WORKING DATA →

▬▬▬

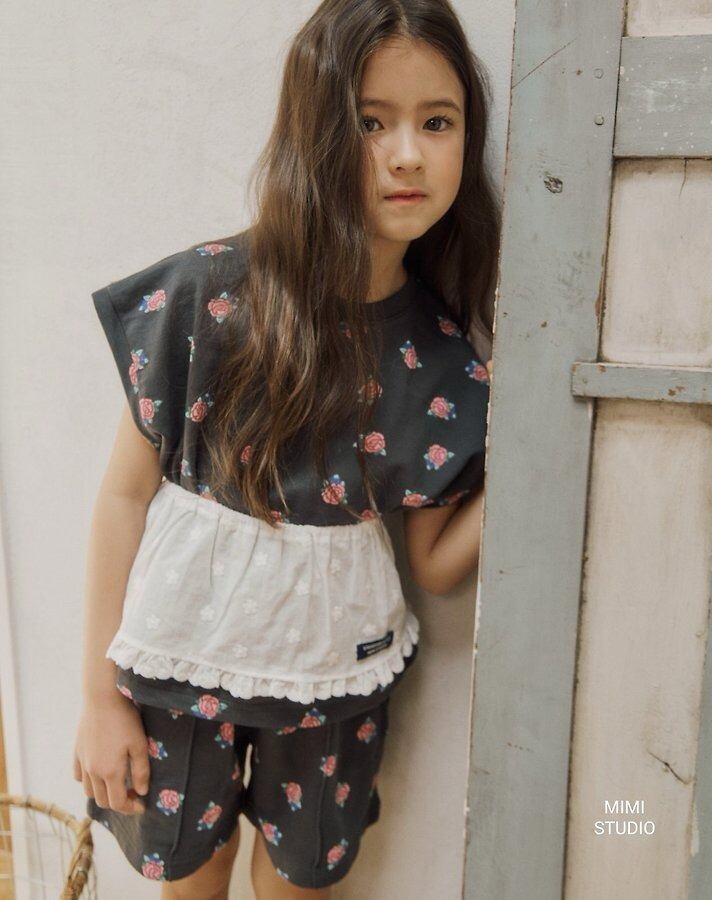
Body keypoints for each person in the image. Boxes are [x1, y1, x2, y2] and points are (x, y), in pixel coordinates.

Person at [73, 0, 499, 895]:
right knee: (193, 866)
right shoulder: (210, 296)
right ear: (316, 131)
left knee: (301, 877)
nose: (408, 155)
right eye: (371, 123)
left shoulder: (444, 358)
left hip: (332, 666)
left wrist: (529, 445)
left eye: (438, 122)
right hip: (182, 651)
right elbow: (122, 496)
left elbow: (436, 564)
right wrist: (98, 695)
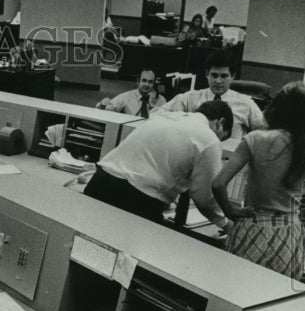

▬▬▬

AIM OF THE EXERCISE →
In the entries above, which lines hold the word "left"? Copy them out.

ANSWER FOR THIS EXERCISE →
left knee: (301, 877)
left shoulder: (444, 358)
left hip: (332, 666)
left wrist: (529, 445)
left eye: (438, 122)
left elbow: (436, 564)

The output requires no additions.